Standard & Poor’s has affirmed its ‘A-‘ long-term counterparty credit and insurer financial strength ratings on Belgium-based reinsurer Secura N.V., following a review. The outlook is stable.
“The ratings on Secura are enhanced by the provision of a suitably worded guarantee from parent company KBC Insurance N.V. (A+/Negative/–), which has recently reiterated its support for Secura,” said Standard & Poor’s credit analyst Marcus Rivaldi.
Standard & Poor’s stand-alone view reflects Secura’s strong franchise within the Benelux market, refocused strategy, and the generally buoyant reinsurance market conditions. These factors are offset by concerns about the company’s continuing marginal earnings performance, significantly reduced capital adequacy, and the strength of Secura’s business position outside of Benelux.
Secura is a 95 percent-owned subsidiary of the KBC financial services group (KBC), Belgium’s third-largest banking and insurance group, whose main insurance operating company is KBC Insurance.
“Standard & Poor’s expects that KBC will retain its shareholding in Secura for the medium term,” said Rivaldi. “Although efforts to identify a long-term partner for Secura have ceased, they may resurface in the medium term. In the mean time, the guarantee provided by KBC Insurance will remain in place,” added Rivaldi.

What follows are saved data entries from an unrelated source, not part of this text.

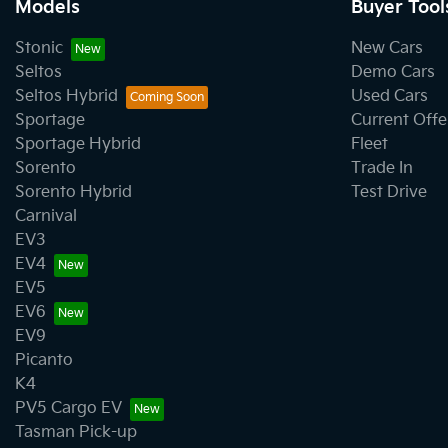
Models
Buyer Tool
Stonic
New Cars
Seltos
Demo Cars
Seltos Hybrid
Used Cars
Sportage
Current Offe
Sportage Hybrid
Fleet
Sorento
Trade In
Sorento Hybrid
Test Drive
Carnival
EV3
EV4
EV5
EV6
EV9
Picanto
K4
PV5 Cargo EV
Tasman Pick-up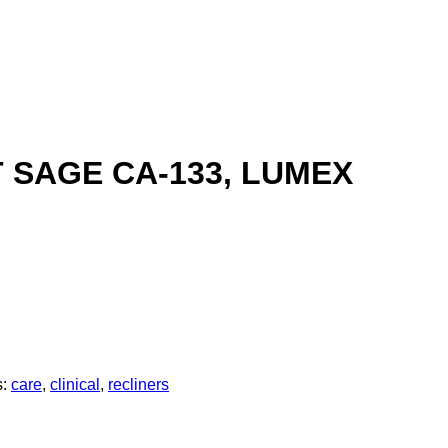
T SAGE CA-133, LUMEX
s:
care
,
clinical
,
recliners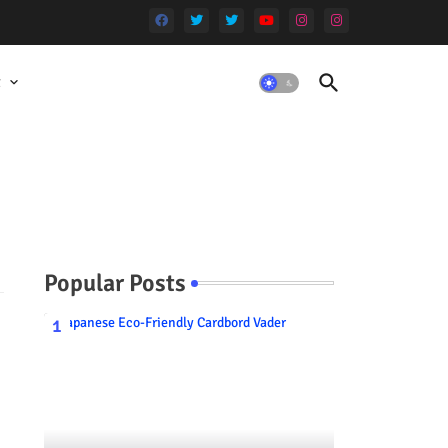
t
Popular Posts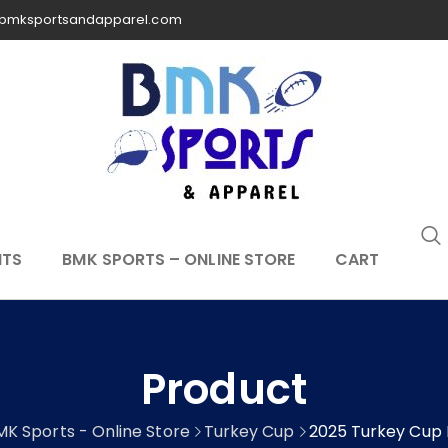
bmksportsandapparel.com
NTS
BMK SPORTS – ONLINE STORE
CART
Product
MK Sports - Online Store
Turkey Cup
2025 Turkey Cup 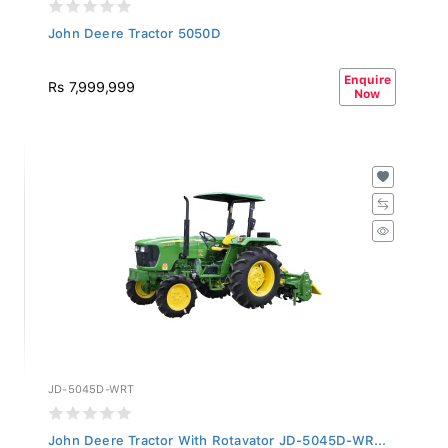
John Deere Tractor 5050D
Enquire
Rs 7,999,999
Now
JD-5045D-WRT
John Deere Tractor With Rotavator JD-5045D-WR...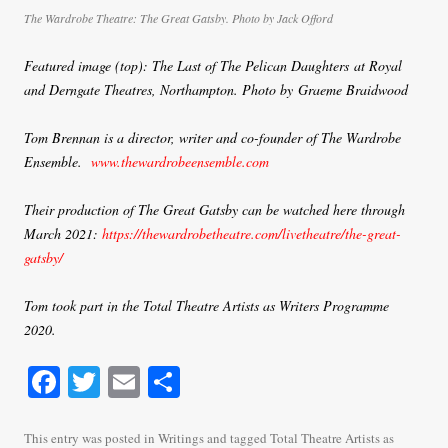
The Wardrobe Theatre: The Great Gatsby. Photo by Jack Offord
Featured image (top):
The Last of The Pelican Daughters
at Royal
and Derngate Theatres, Northampton. Photo by Graeme Braidwood
Tom Brennan is a director, writer and co-founder of The Wardrobe
Ensemble.
www.thewardrobeensemble.com
Their production of The Great Gatsby can be watched here through
March 2021:
https://thewardrobetheatre.com/livetheatre/the-great-
gatsby/
Tom took part in the Total Theatre Artists as Writers Programme
2020.
Fa
T
E
S
ce
wi
m
ha
bo
tte
ail
re
This entry was posted in
Writings
and tagged
Total Theatre Artists as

In the absence of abnormal market losses, generally buoyant market conditions will help to improve underwriting performance over the next couple of years to the extent that Standard & Poor’s expectations of a combined ratio of less than 110.0 percent will be met in 2003.
Capital adequacy is not expected to recover significantly in the medium term due to the potential for further reserve strengthening, plus the impact of forecast significant premium and more modest reserve growth over the rating horizon.
The competitive activity of larger reinsurance groups will continue to affect Secura’s business position, most noticeably outside of its traditional Benelux area of strength.